Records shown below:
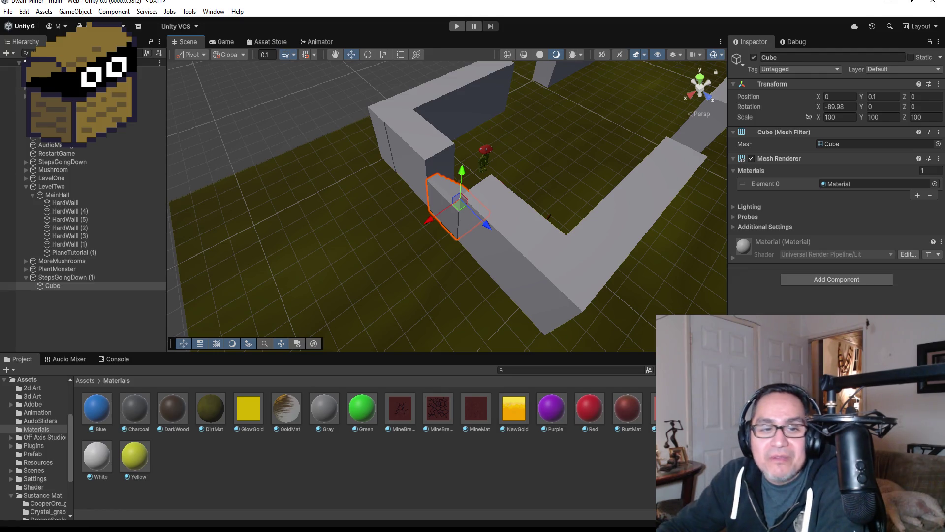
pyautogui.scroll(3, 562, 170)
End of Records shown.
Records shown below:
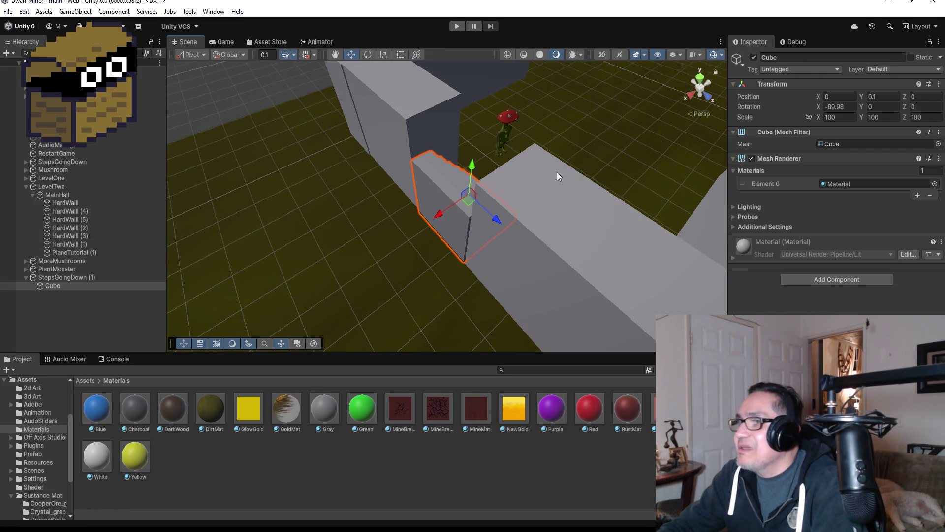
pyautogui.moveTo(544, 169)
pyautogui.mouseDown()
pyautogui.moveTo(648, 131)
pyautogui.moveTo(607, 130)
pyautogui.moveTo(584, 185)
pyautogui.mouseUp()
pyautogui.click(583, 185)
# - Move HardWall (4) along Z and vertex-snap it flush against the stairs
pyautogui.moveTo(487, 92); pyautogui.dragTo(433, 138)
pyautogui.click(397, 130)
End of Records shown.
Records shown below:
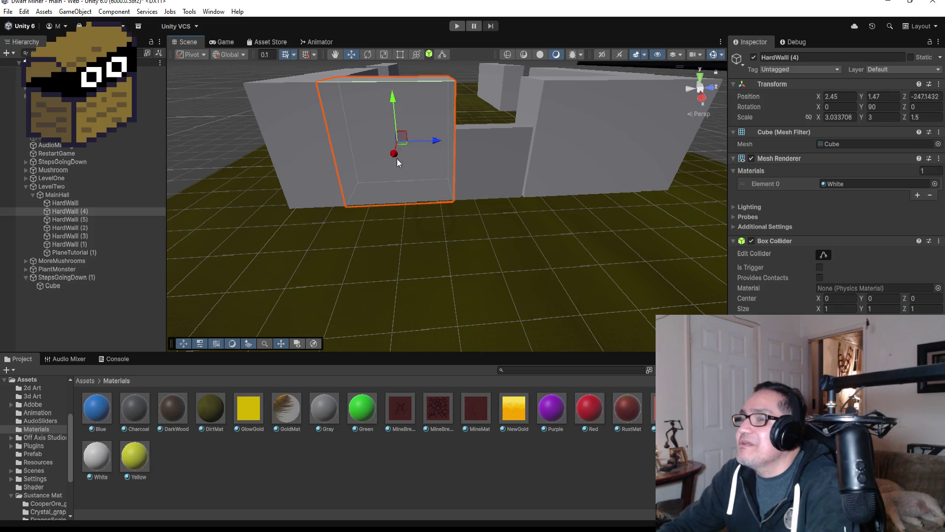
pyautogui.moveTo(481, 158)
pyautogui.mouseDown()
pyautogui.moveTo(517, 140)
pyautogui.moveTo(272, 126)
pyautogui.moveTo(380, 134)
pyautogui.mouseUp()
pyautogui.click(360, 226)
End of Records shown.
§ **Activity**: Each line of the data that has the string "click" should be returned.

§ **Response area**:
pyautogui.click(583, 185)
pyautogui.click(397, 130)
pyautogui.click(360, 226)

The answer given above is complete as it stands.